Reproduisez mot pour mot le passage du bloc de texte qui va de « Le jeune homme » jusqu’à « en plein été. », ces deux passages compris.

■ Bloc de texte:
####
La belle-mère l’avait terrorisée en lui décrivant la terrible prophétie qu’elle avait lue dans les tarots.
— La science et la religion n’ont jamais fait bon ménage. Pensez à Galilée.
— Les découvertes scientifiques ne nient pas l’existence de Dieu. Les mathématiques sont d’une telle beauté et d’une telle perfection, qu’elles ne peuvent que confirmer l’origine divine du monde. »
Le jeune homme ouvrit la lettre, comme une souris qui guigne un bout de fromage en sachant que le chat l’observe.
« Si deux particules microscopiques interagissent d’une certaine manière pendant un certain temps, puis sont séparées, elles ne peuvent plus être décrites comme deux particules distinctes. En quelque sorte, elles partagent certaines propriétés. C’est un peu ce qui se passe lorsque deux êtres tombent amoureux : la vie peut les éloigner, chacun garde quelque chose de l’autre. »
Edvige Casadio avait cessé de vivre en rêvant, elle avait commencé à vivre en se souvenant.
Quand elle venait dans la cuisine, tout de noir vêtue, avec son air de Notre-Dame des Douleurs, on aurait dit qu’un vent glacial entrait, même en plein été.
Mais il lui était impossible de se libérer de la présence des morts et encore moins de leurs paroles.
— Je ne suis pas courageuse, moi. J’ai simplement peur de vivre comme ça, sans espoir.
un foyer n’est pas un endroit, c’est un sentiment, quelque chose qu’on garde en soi, qu’on construit, jour après jour, avec de l’effort et beaucoup de volonté.
####
■ Entrées du jeu de données:
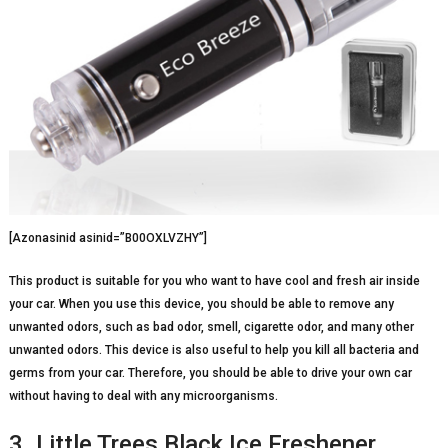
[Azonasinid asinid=”B00OXLVZHY”]
This product is suitable for you who want to have cool and fresh air inside
your car. When you use this device, you should be able to remove any
unwanted odors, such as bad odor, smell, cigarette odor, and many other
unwanted odors. This device is also useful to help you kill all bacteria and
germs from your car. Therefore, you should be able to drive your own car
without having to deal with any microorganisms.
3. Little Trees Black Ice Freshener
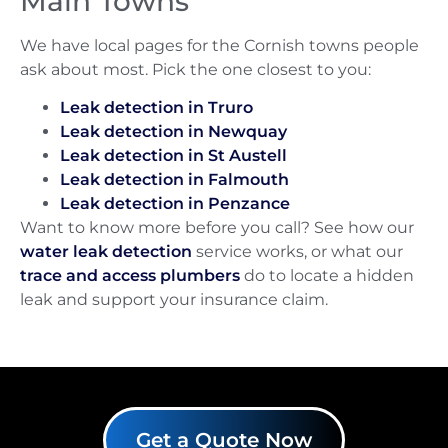
Main Towns
We have local pages for the Cornish towns people
ask about most. Pick the one closest to you:
Leak detection in Truro
Leak detection in Newquay
Leak detection in St Austell
Leak detection in Falmouth
Leak detection in Penzance
Want to know more before you call? See how our
water leak detection
service works, or what our
trace and access plumbers
do to locate a hidden
leak and support your insurance claim.
Get a Quote Now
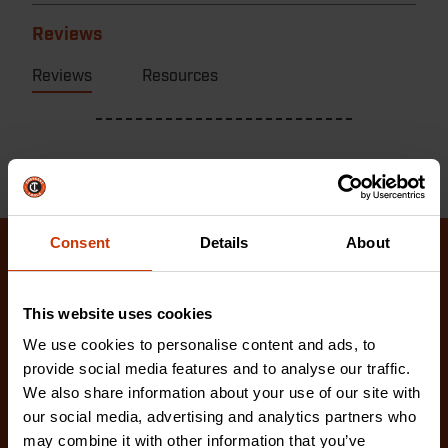
Reviews
Reviews
Resources
Consent
Details
About
Related Products
This website uses cookies
Check out our latest innovations on the tools you
We use cookies to personalise content and ads, to
love.
provide social media features and to analyse our traffic.
We also share information about your use of our site with
our social media, advertising and analytics partners who
may combine it with other information that you’ve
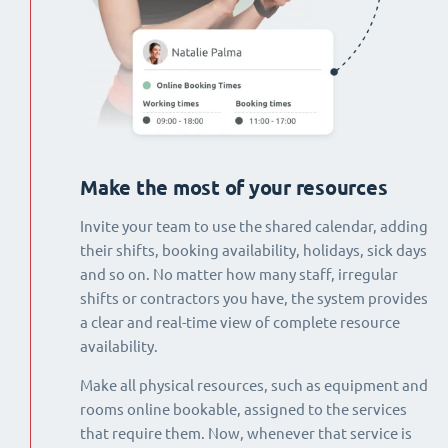
Make the most of your resources
Invite your team to use the shared calendar, adding
their shifts, booking availability, holidays, sick days
and so on. No matter how many staff, irregular
shifts or contractors you have, the system provides
a clear and real-time view of complete resource
availability.
Make all physical resources, such as equipment and
rooms online bookable, assigned to the services
that require them. Now, whenever that service is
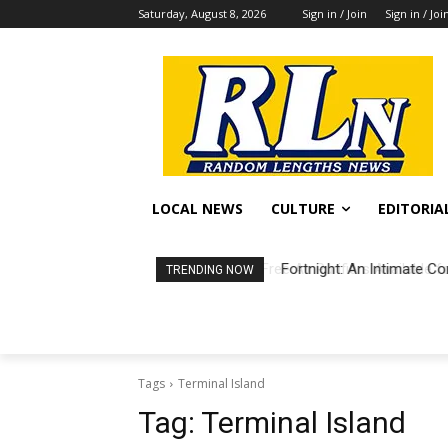
Saturday, August 8, 2026
Sign in / Join
Sign in / Joi
LOCAL NEWS
CULTURE
EDITORIA
Fortnight: An Intimate Co
TRENDING NOW
Tags
Terminal Island
Tag:
Terminal Island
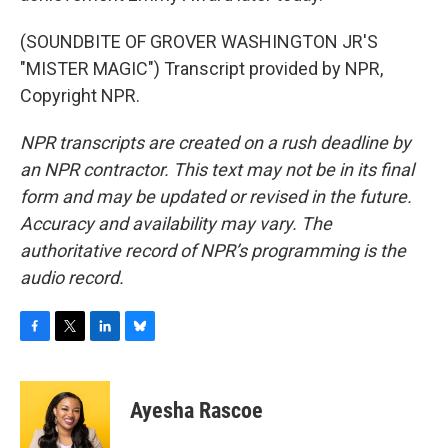
(SOUNDBITE OF GROVER WASHINGTON JR'S
"MISTER MAGIC") Transcript provided by NPR,
Copyright NPR.
NPR transcripts are created on a rush deadline by
an NPR contractor. This text may not be in its final
form and may be updated or revised in the future.
Accuracy and availability may vary. The
authoritative record of NPR’s programming is the
audio record.
F
T
L
B
a
w
i
l
c
i
n
u
e
t
k
e
Ayesha Rascoe
b
t
e
s
o
e
d
k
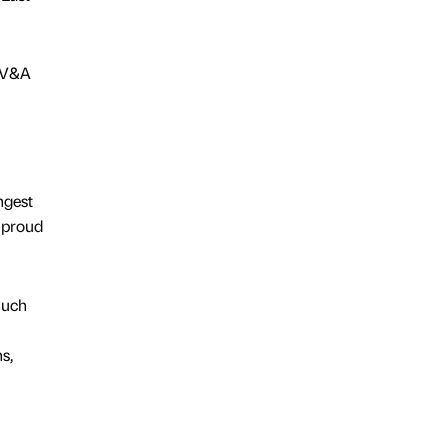
/ V&A
ngest
 proud
much
s,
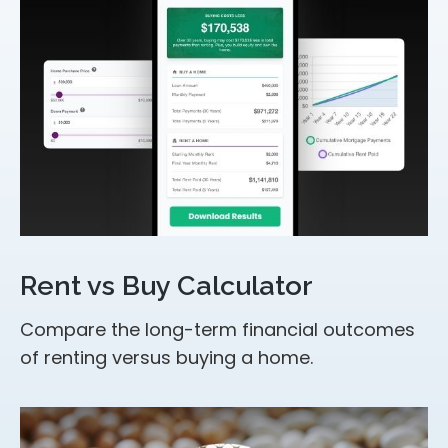
Rent vs Buy Calculator
Compare the long-term financial outcomes
of renting versus buying a home.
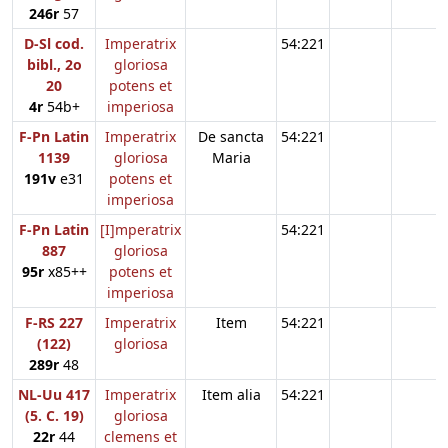
246r
57
D-Sl cod.
Imperatrix
54:221
bibl., 2o
gloriosa
20
potens et
4r
54b+
imperiosa
F-Pn Latin
Imperatrix
De sancta
54:221
1139
gloriosa
Maria
191v
e31
potens et
imperiosa
F-Pn Latin
[I]mperatrix
54:221
887
gloriosa
95r
x85++
potens et
imperiosa
F-RS 227
Imperatrix
Item
54:221
(122)
gloriosa
289r
48
NL-Uu 417
Imperatrix
Item alia
54:221
(5. C. 19)
gloriosa
22r
44
clemens et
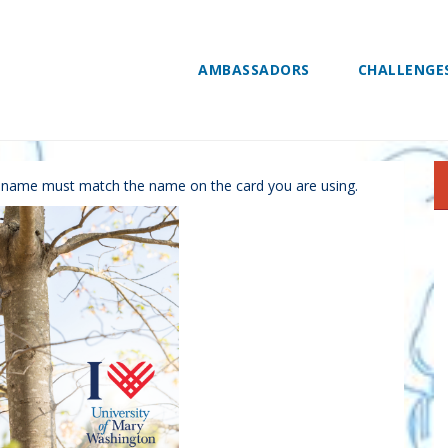
AMBASSADORS
CHALLENGE
nate
r name must match the name on the card you are using.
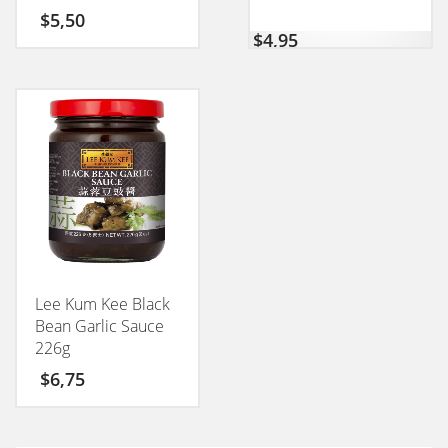
50GM
$
5,50
$
4,95
Lee Kum Kee Black
Bean Garlic Sauce
226g
$
6,75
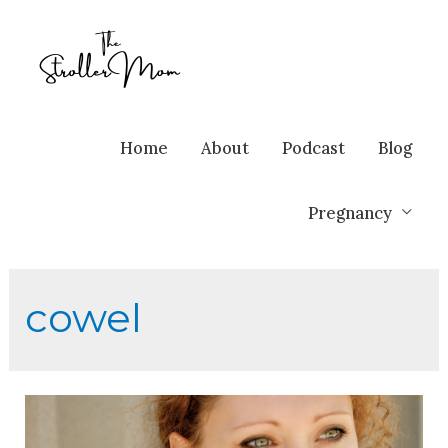
Home
About
Podcast
Blog
Pregnancy
cowel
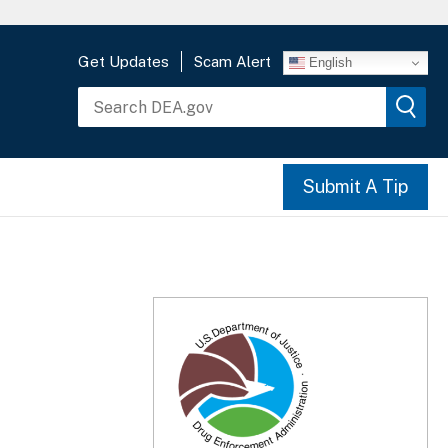
Get Updates
Scam Alert
English
Submit A Tip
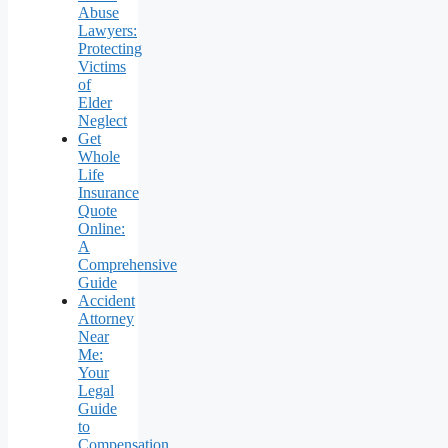
Abuse
Lawyers:
Protecting
Victims
of
Elder
Neglect
Get
Whole
Life
Insurance
Quote
Online:
A
Comprehensive
Guide
Accident
Attorney
Near
Me:
Your
Legal
Guide
to
Compensation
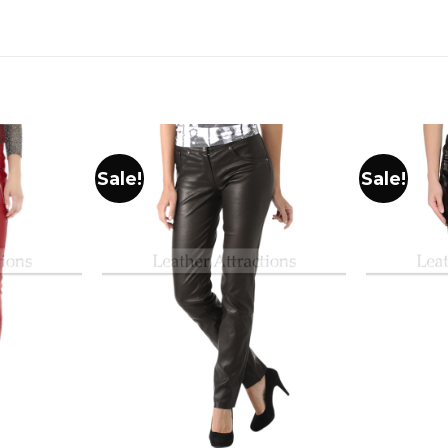
Sale!
Sale!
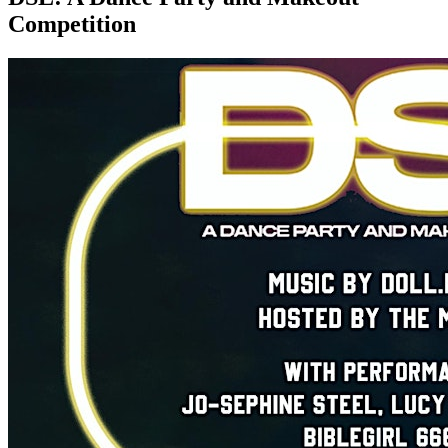
Competition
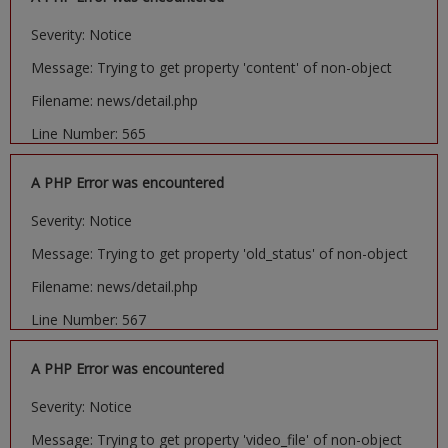
Severity: Notice
Message: Trying to get property 'content' of non-object
Filename: news/detail.php
Line Number: 565
A PHP Error was encountered
Severity: Notice
Message: Trying to get property 'old_status' of non-object
Filename: news/detail.php
Line Number: 567
A PHP Error was encountered
Severity: Notice
Message: Trying to get property 'video_file' of non-object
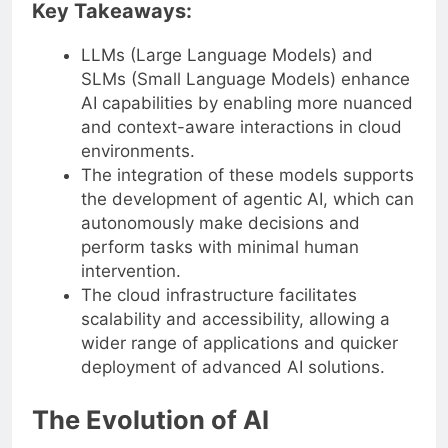
Key Takeaways:
LLMs (Large Language Models) and
SLMs (Small Language Models) enhance
AI capabilities by enabling more nuanced
and context-aware interactions in cloud
environments.
The integration of these models supports
the development of agentic AI, which can
autonomously make decisions and
perform tasks with minimal human
intervention.
The cloud infrastructure facilitates
scalability and accessibility, allowing a
wider range of applications and quicker
deployment of advanced AI solutions.
The Evolution of AI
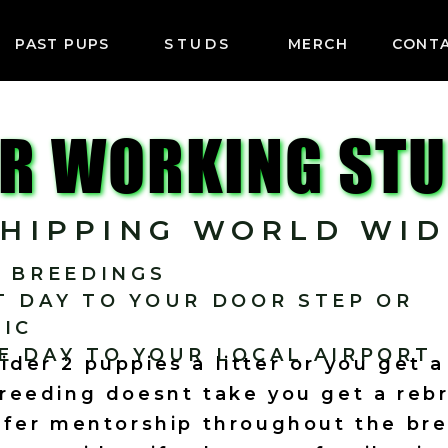
PAST PUPS
STUDS
MERCH
CONT
R WORKING ST
SHIPPING WORLD WID
E BREEDINGS
T DAY TO YOUR DOOR STEP OR
NIC
E DAY TO YOUR LOCAL AIRPORT
der 2 puppies a litter or you get 
Breeding doesnt take you get a reb
fer mentorship throughout the br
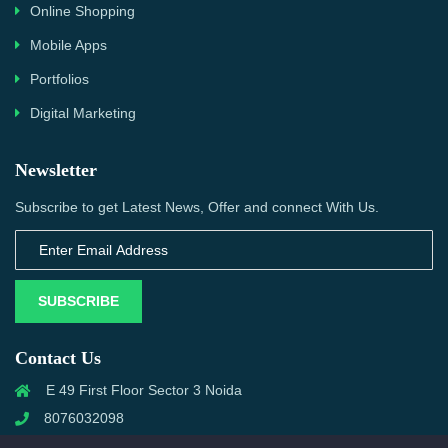
Online Shopping
Mobile Apps
Portfolios
Digital Marketing
Newsletter
Subscribe to get Latest News, Offer and connect With Us.
SUBSCRIBE
Contact Us
E 49 First Floor Sector 3 Noida
8076032098
info@priwanwebtech.com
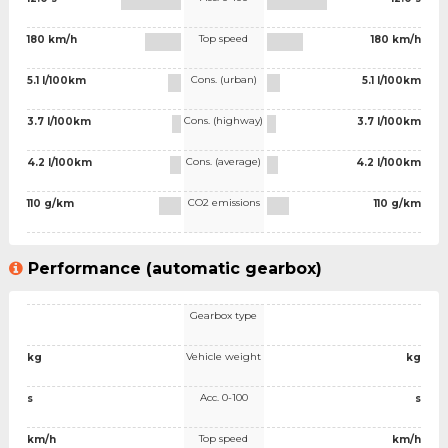
Top speed
180 km/h
180 km/h
Cons. (urban)
5.1 l/100km
5.1 l/100km
Cons. (highway)
3.7 l/100km
3.7 l/100km
Cons. (average)
4.2 l/100km
4.2 l/100km
CO2 emissions
110 g/km
110 g/km
Performance (automatic gearbox)
Gearbox type
Vehicle weight
kg
kg
Acc. 0-100
s
s
Top speed
km/h
km/h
####
■ Zone de réponse:
Le jeune homme ouvrit la lettre, comme une souris qui guigne un bout de fromage en sachant que le chat l’observe.
« Si deux particules microscopiques interagissent d’une certaine manière pendant un certain temps, puis sont séparées, elles ne peuvent plus être décrites comme deux particules distinctes. En quelque sorte, elles partagent certaines propriétés. C’est un peu ce qui se passe lorsque deux êtres tombent amoureux : la vie peut les éloigner, chacun garde quelque chose de l’autre. »
Edvige Casadio avait cessé de vivre en rêvant, elle avait commencé à vivre en se souvenant.
Quand elle venait dans la cuisine, tout de noir vêtue, avec son air de Notre-Dame des Douleurs, on aurait dit qu’un vent glacial entrait, même en plein été.